Yesterday the Food and Drug Administration approved Epidiolex, an oral cannabidiol solution made by the British company GW Pharmaceuticals, as a treatment for two forms of severe, drug-resistant epilepsy. Although a synthetic version of THC, marijuana’s main psychoactive ingredient, has been legally available as a treatment for nausea and appetite loss since 1985, this is the first time the federal government has given its blessing to a medication derived directly from cannabis.
The plant itself is still listed in Schedule I of the Controlled Substances Act, meaning it has a high potential for abuse and no accepted medical use. In light of the FDA’s decision, that designation is clearly no longer appropriate for cannabidiol (CBD), which is not psychoactive but has shown much promise as a medicine.
Patients who received CBD in three randomized, double-blind clinical trials saw much bigger improvements than patients who received placebos. In a study of 225 patients with Lennox-Gastaut Syndrome, for example, the median number of “drop seizures” (which can cause falls) during a 28-day period fell from 85.5 to 44.9 in the high-dose group (a decrease of 49 percent), from 86.9 to 50 in the low-dose group (43 percent), and from 80.3 to 72.7 in the placebo group (21 percent).

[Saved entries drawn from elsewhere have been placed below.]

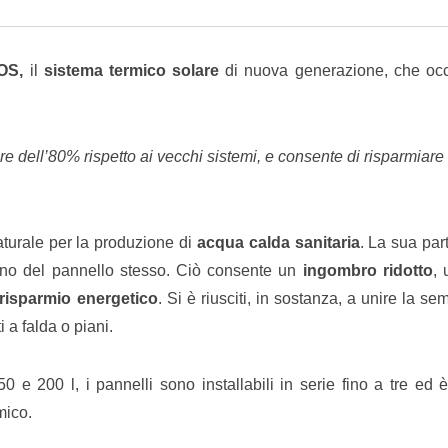
Email
OS,
il
sistema termico solare
di nuova generazione, che oc
 dell’80% rispetto ai vecchi sistemi, e consente di risparmiare 
aturale per la produzione di
acqua calda sanitaria
. La sua part
terno del pannello stesso. Ciò consente un
ingombro ridotto
,
risparmio energetico
. Si è riusciti, in sostanza, a unire la sem
i a falda o piani.
0 e 200 l, i pannelli sono installabili in serie fino a tre ed 
mico.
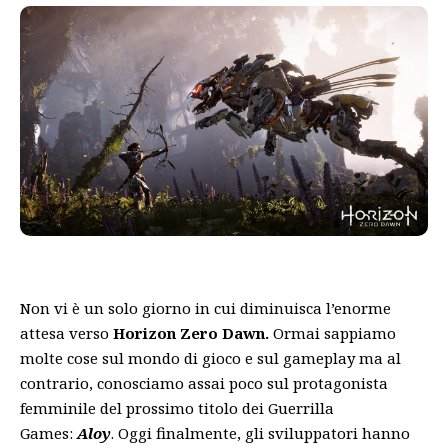
Non vi è un solo giorno in cui diminuisca l’enorme
attesa verso
Horizon Zero Dawn.
Ormai sappiamo
molte cose sul mondo di gioco e sul gameplay ma al
contrario, conosciamo assai poco sul protagonista
femminile del prossimo titolo dei Guerrilla
Games:
Aloy
. Oggi finalmente, gli sviluppatori hanno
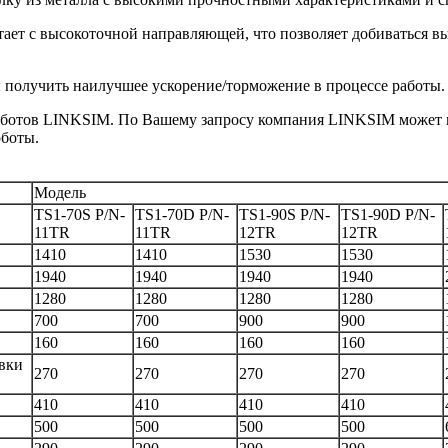
ает с высокоточной направляющей, что позволяет добиваться вы
ы получить наилучшее ускорение/торможение в процессе работы.
оботов LINKSIM. По Вашему запросу компания LINKSIM может п
оботы.
Модель
TS1-70S P/N-
TS1-70D P/N-
TS1-90S P/N-
TS1-90D P/N-
11TR
11TR
12TR
12TR
1410
1410
1530
1530
1940
1940
1940
1940
1280
1280
1280
1280
700
700
900
900
160
160
160
160
овки
270
270
270
270
410
410
410
410
500
500
500
500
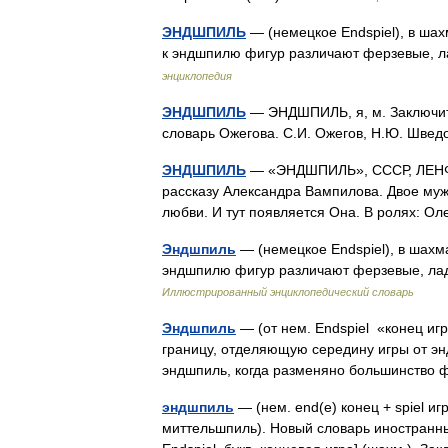
ЭНДШПИЛЬ
— (немецкое Endspiel), в ша
к эндшпилю фигур различают ферзевые,
энциклопедия
ЭНДШПИЛЬ
— ЭНДШПИЛЬ, я, м. Заключит
словарь Ожегова. С.И. Ожегов, Н.Ю. Шве
ЭНДШПИЛЬ
— «ЭНДШПИЛЬ», СССР, ЛЕНФИЛ
рассказу Александра Вампилова. Двое муж
любви. И тут появляется Она. В ролях:
Эндшпиль
— (немецкое Endspiel), в шахм
эндшпилю фигур различают ферзевые, л
Иллюстрированный энциклопедический словарь
Эндшпиль
— (от нем. Endspiel «конец иг
границу, отделяющую середину игры от эн
эндшпиль, когда разменяно большинство
эндшпиль
— (нем. end(e) конец + spiel иг
миттельшпиль). Новый словарь иностранных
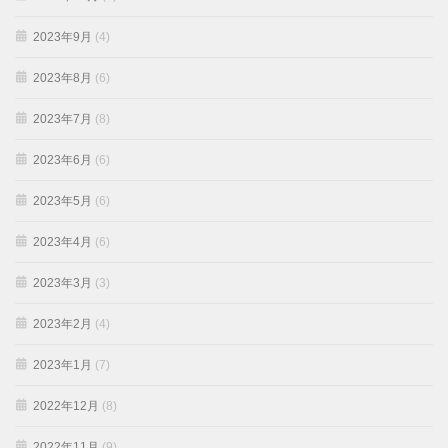
2023年9月
(4)
2023年8月
(6)
2023年7月
(8)
2023年6月
(6)
2023年5月
(6)
2023年4月
(6)
2023年3月
(3)
2023年2月
(4)
2023年1月
(7)
2022年12月
(8)
2022年11月
(9)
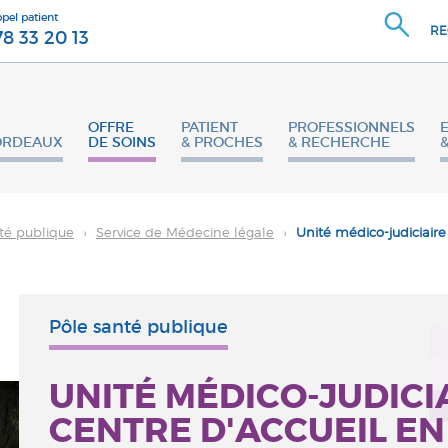
ppel patient
RE
78 33 20 13
OFFRE
PATIENT
PROFESSIONNELS
ORDEAUX
DE SOINS
& PROCHES
& RECHERCHE
té publique
›
Service de Médecine légale
›
Unité médico-judiciaire
Pôle santé publique
UNITÉ MÉDICO-JUDICIA
CENTRE D'ACCUEIL E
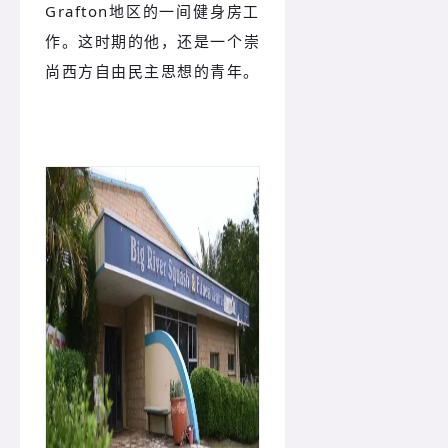
Grafton地区的一间健身房工
作。这时期的他，还是一个崇
尚西方自由民主思想的青年。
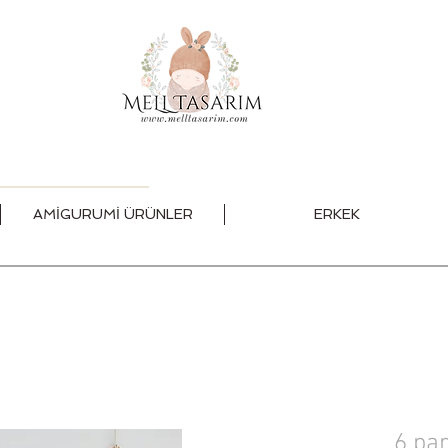
AMİGURUMİ ÜRÜNLER
ERKEK
6 pa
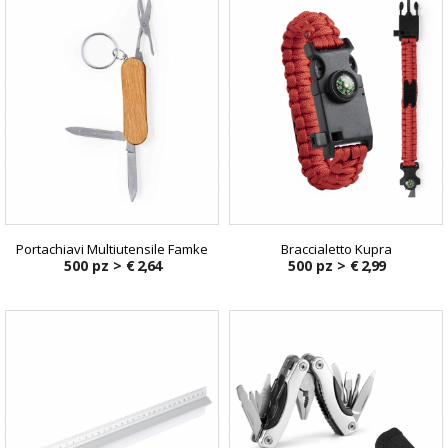
Portachiavi Multiutensile Famke
Braccialetto Kupra
500 pz >
€ 2,64
500 pz >
€ 2,99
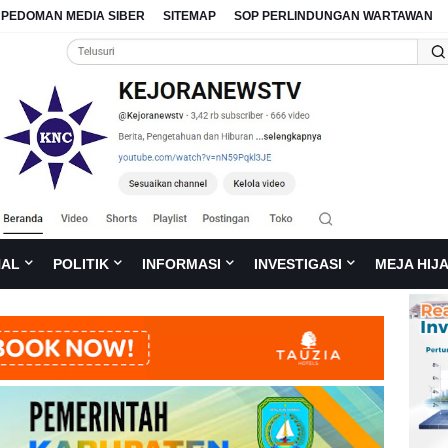
PEDOMAN MEDIA SIBER
SITEMAP
SOP PERLINDUNGAN WARTAWAN
NAL
POLITIK
INFORMASI
INVESTIGASI
MEJA HIJ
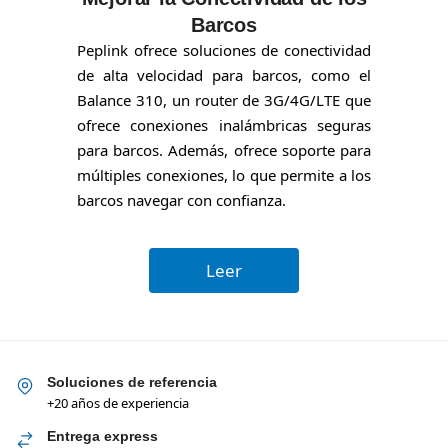
Barcos
Peplink ofrece soluciones de conectividad
de alta velocidad para barcos, como el
Balance 310, un router de 3G/4G/LTE que
ofrece conexiones inalámbricas seguras
para barcos. Además, ofrece soporte para
múltiples conexiones, lo que permite a los
barcos navegar con confianza.
Leer
Soluciones de referencia
+20 años de experiencia
Entrega express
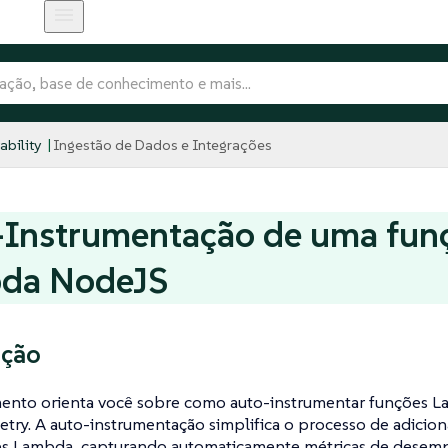
bility
Ingestão de Dados e Integrações
-Instrumentação de uma fun
da NodeJS
ução
ento orienta você sobre como auto-instrumentar funções
ry. A auto-instrumentação simplifica o processo de adicion
es Lambda, capturando automaticamente métricas de desem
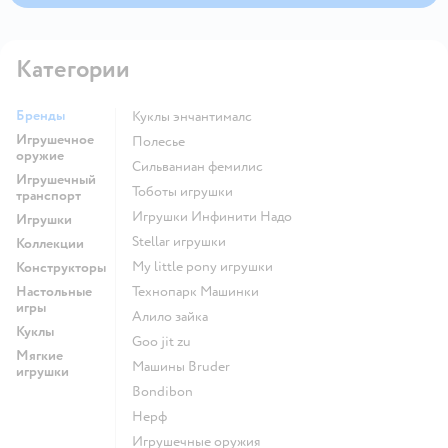
Категории
Бренды
Куклы энчантималс
Игрушечное
Полесье
оружие
Сильваниан фемилис
Игрушечный
Тоботы игрушки
транспорт
Игрушки Инфинити Надо
Игрушки
Stellar игрушки
Коллекции
my little pony игрушки
Конструкторы
Настольные
Технопарк Машинки
игры
Алило зайка
Куклы
Goo jit zu
Мягкие
Машины Bruder
игрушки
Bondibon
Нерф
Игрушечные оружия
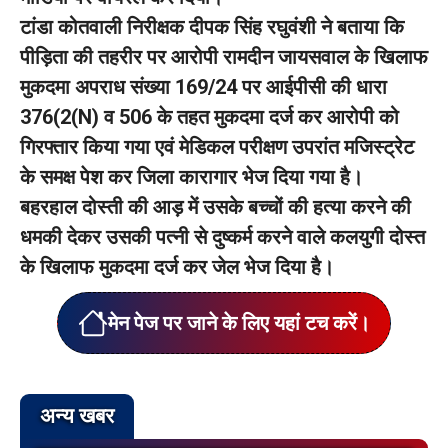
टांडा कोतवाली निरीक्षक दीपक सिंह रघुवंशी ने बताया कि
पीड़िता की तहरीर पर आरोपी रामदीन जायसवाल के खिलाफ
मुकदमा अपराध संख्या 169/24 पर आईपीसी की धारा
376(2(N) व 506 के तहत मुकदमा दर्ज कर आरोपी को
गिरफ्तार किया गया एवं मेडिकल परीक्षण उपरांत मजिस्ट्रेट
के समक्ष पेश कर जिला कारागार भेज दिया गया है।
बहरहाल दोस्ती की आड़ में उसके बच्चों की हत्या करने की
धमकी देकर उसकी पत्नी से दुष्कर्म करने वाले कलयुगी दोस्त
के खिलाफ मुकदमा दर्ज कर जेल भेज दिया है।
मेन पेज पर जाने के लिए यहां टच करें।
अन्य खबर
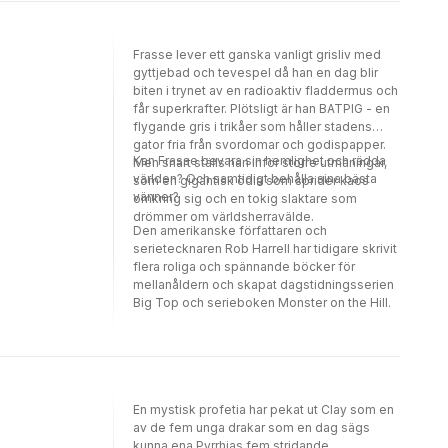
Frasse lever ett ganska vanligt grisliv med
gyttjebad och tevespel då han en dag blir
biten i trynet av en radioaktiv fladdermus och
får superkrafter. Plötsligt är han BATPIG - en
flygande gris i trikåer som håller stadens
gator fria från svordomar och godispapper.
Kan Frasse bevara sin hemlighet och rädda
Men snart ställs han inför större utmaningar,
världen? Och samtidigt behålla sina bästa
som en gigantisk ödla som sprider kaos
vänner?
omkring sig och en tokig slaktare som
drömmer om världsherravälde.
Den amerikanske författaren och
serietecknaren Rob Harrell har tidigare skrivit
flera roliga och spännande böcker för
mellanåldern och skapat dagstidningsserien
Big Top och serieboken Monster on the Hill.
En mystisk profetia har pekat ut Clay som en
av de fem unga drakar som en dag sägs
kunna ena Pyrrhias fem stridande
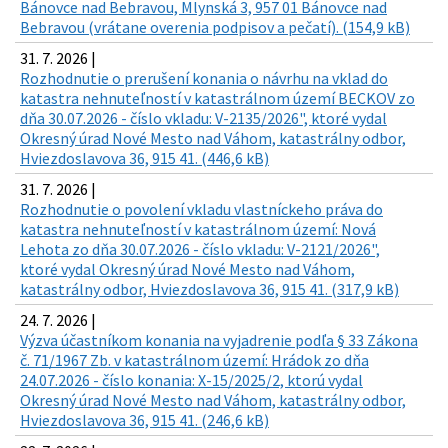
Bánovce nad Bebravou, Mlynská 3, 957 01 Bánovce nad
Bebravou (vrátane overenia podpisov a pečatí). (154,9 kB)
31. 7. 2026 |
Rozhodnutie o prerušení konania o návrhu na vklad do
katastra nehnuteľností v katastrálnom území BECKOV zo
dňa 30.07.2026 - číslo vkladu: V-2135/2026", ktoré vydal
Okresný úrad Nové Mesto nad Váhom, katastrálny odbor,
Hviezdoslavova 36, 915 41. (446,6 kB)
31. 7. 2026 |
Rozhodnutie o povolení vkladu vlastníckeho práva do
katastra nehnuteľností v katastrálnom území: Nová
Lehota zo dňa 30.07.2026 - číslo vkladu: V-2121/2026",
ktoré vydal Okresný úrad Nové Mesto nad Váhom,
katastrálny odbor, Hviezdoslavova 36, 915 41. (317,9 kB)
24. 7. 2026 |
Výzva účastníkom konania na vyjadrenie podľa § 33 Zákona
č. 71/1967 Zb. v katastrálnom území: Hrádok zo dňa
24.07.2026 - číslo konania: X-15/2025/2, ktorú vydal
Okresný úrad Nové Mesto nad Váhom, katastrálny odbor,
Hviezdoslavova 36, 915 41. (246,6 kB)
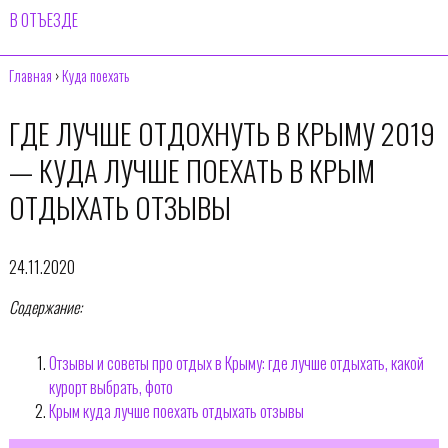
В ОТЪЕЗДЕ
Главная
›
Куда поехать
ГДЕ ЛУЧШЕ ОТДОХНУТЬ В КРЫМУ 2019
— КУДА ЛУЧШЕ ПОЕХАТЬ В КРЫМ
ОТДЫХАТЬ ОТЗЫВЫ
24.11.2020
Содержание:
Отзывы и советы про отдых в Крыму: где лучше отдыхать, какой
курорт выбрать, фото
Крым куда лучше поехать отдыхать отзывы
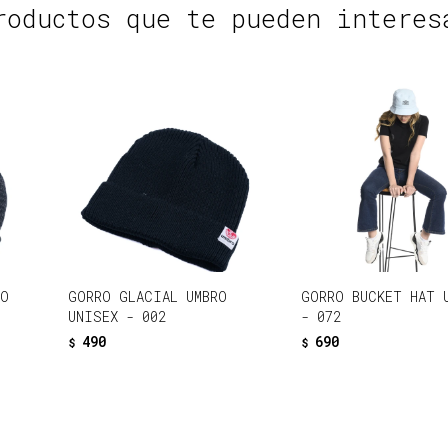
roductos que te pueden interes
RO
GORRO GLACIAL UMBRO
GORRO BUCKET HAT 
UNISEX - 002
- 072
490
690
$
$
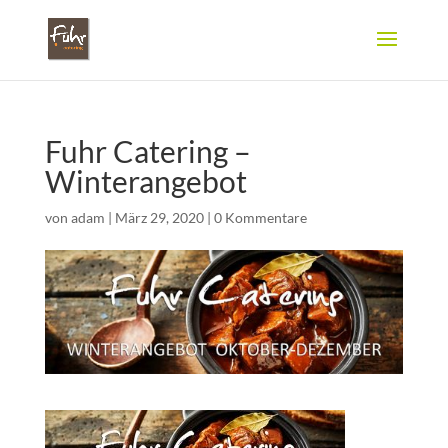
Fuhr Catering –
Winterangebot
von
adam
|
März 29, 2020
|
0 Kommentare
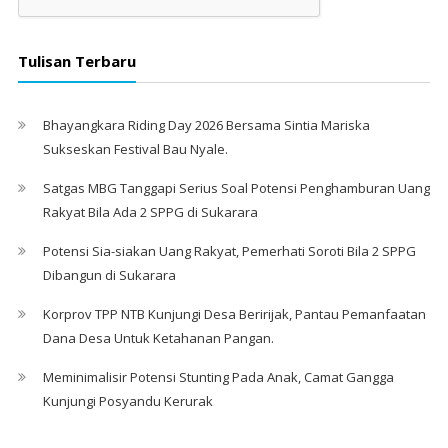
Tulisan Terbaru
Bhayangkara Riding Day 2026 Bersama Sintia Mariska
Sukseskan Festival Bau Nyale. ‎
Satgas MBG Tanggapi Serius Soal Potensi Penghamburan Uang
Rakyat Bila Ada 2 SPPG di Sukarara
Potensi Sia-siakan Uang Rakyat, Pemerhati Soroti Bila 2 SPPG
Dibangun di Sukarara
Korprov TPP NTB Kunjungi Desa Beririjak, Pantau Pemanfaatan
Dana Desa Untuk Ketahanan Pangan.
Meminimalisir Potensi Stunting Pada Anak, Camat Gangga
Kunjungi Posyandu Kerurak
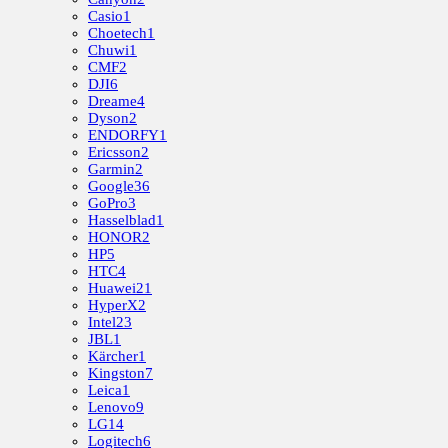
Casio
1
Choetech
1
Chuwi
1
CMF
2
DJI
6
Dreame
4
Dyson
2
ENDORFY
1
Ericsson
2
Garmin
2
Google
36
GoPro
3
Hasselblad
1
HONOR
2
HP
5
HTC
4
Huawei
21
HyperX
2
Intel
23
JBL
1
Kärcher
1
Kingston
7
Leica
1
Lenovo
9
LG
14
Logitech
6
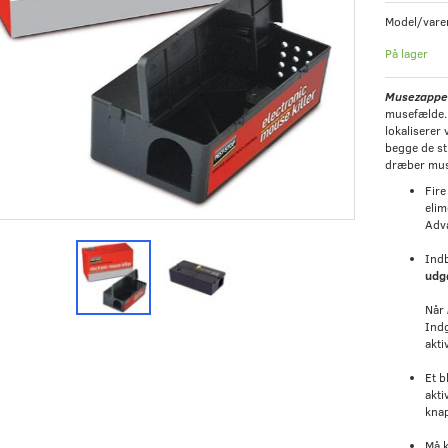
Model/vare
På lager
Musezappe
musefælde. 
lokaliserer
begge de st
dræber muse
Fire
elim
Adva
Ind
udgø
Når
Indg
akti
Et 
akti
kna
Må k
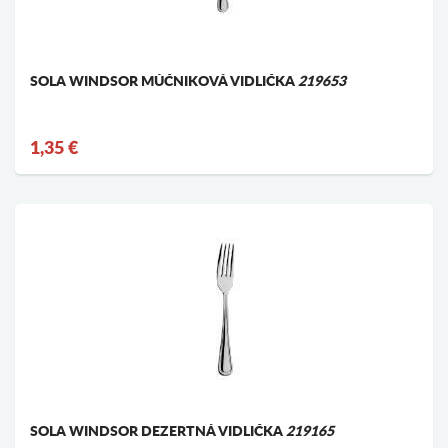
SOLA WINDSOR MÚČNIKOVÁ VIDLIČKA
219653
1,35 €
SOLA WINDSOR DEZERTNÁ VIDLIČKA
219165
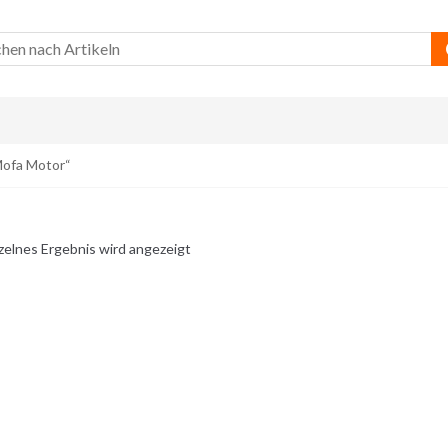
Mofa Motor“
zelnes Ergebnis wird angezeigt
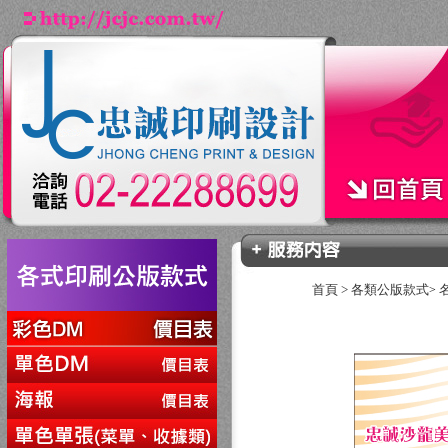
首頁
>
各類公版款式
>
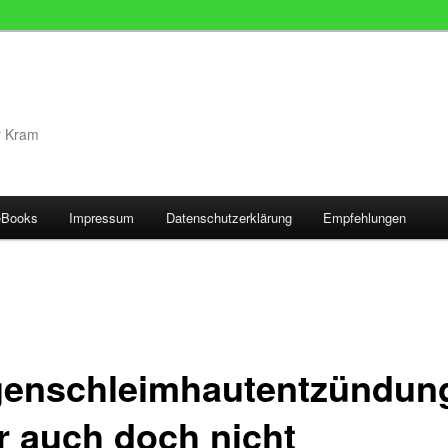
r Kram
eBooks
Impressum
Datenschutzerklärung
Empfehlungen
enschleimhautentzündun
r auch doch nicht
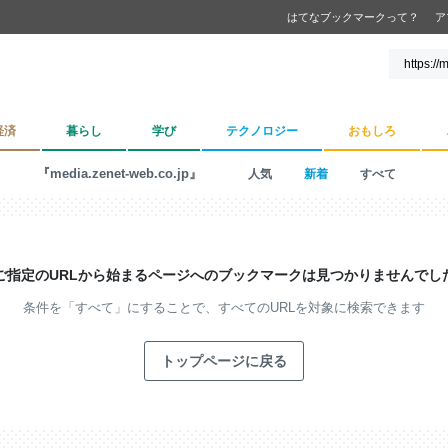
はてなブックマークって？
ア
経済
暮らし
学び
テクノロジー
おもしろ
『media.zenet-web.co.jp』
人気
新着
すべて
ご指定のURLから始まるページへの
ブックマークは見つかりませんでし
条件を「すべて」にすることで、
すべてのURLを対象に検索できます
トップページに戻る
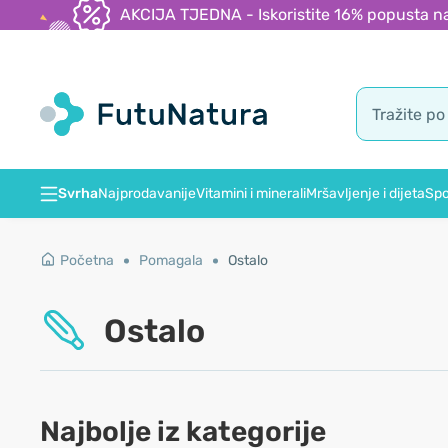
AKCIJA TJEDNA - Iskoristite 16% popusta na
Svrha
Najprodavanije
Vitamini i minerali
Mršavljenje i dijeta
Spo
Početna
Pomagala
Ostalo
Ostalo
Najbolje iz kategorije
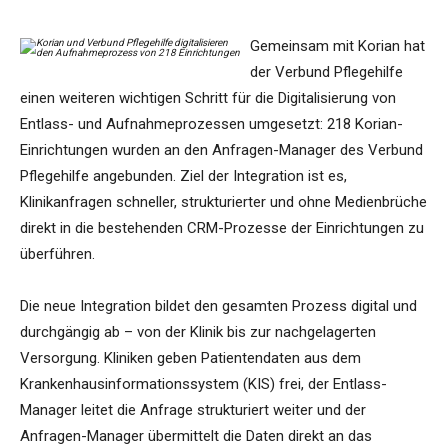
Gemeinsam mit Korian hat
der Verbund Pflegehilfe
einen weiteren wichtigen Schritt für die Digitalisierung von
Entlass- und Aufnahmeprozessen umgesetzt: 218 Korian-
Einrichtungen wurden an den Anfragen-Manager des Verbund
Pflegehilfe angebunden. Ziel der Integration ist es,
Klinikanfragen schneller, strukturierter und ohne Medienbrüche
direkt in die bestehenden CRM-Prozesse der Einrichtungen zu
überführen.
Die neue Integration bildet den gesamten Prozess digital und
durchgängig ab – von der Klinik bis zur nachgelagerten
Versorgung. Kliniken geben Patientendaten aus dem
Krankenhausinformationssystem (KIS) frei, der Entlass-
Manager leitet die Anfrage strukturiert weiter und der
Anfragen-Manager übermittelt die Daten direkt an das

In a study of 120 patients with Dravet Syndrome, the median number of convulsive seizures over 28 days fell from 12.4 to 5.9 in the CBD group (a drop of 52 percent) and from 14.9 to 14.1 in the placebo group (5 percent).
“The difficult-to-control seizures that patients with Dravet syndrome and Lennox-Gastaut syndrome experience have a profound impact on these patients’ quality of life,” said Billy Dunn, director of the Division of Neurology Products in the FDA’s Center for Drug Evaluation and Research. “In addition to another important treatment option for Lennox-Gastaut patients, this first-ever approval of a drug specifically for Dravet patients will provide a significant and needed improvement in the therapeutic approach to caring for people with this condition.”
Twenty-five of the 29 states that allow medical use of marijuana specifically recognize epilepsy as a qualifying condition. Another 17 states officially allow the treatment of epilepsy with low-THC, high-CBD cannabis oil, although they do not necessarily provide a legal way to obtain it.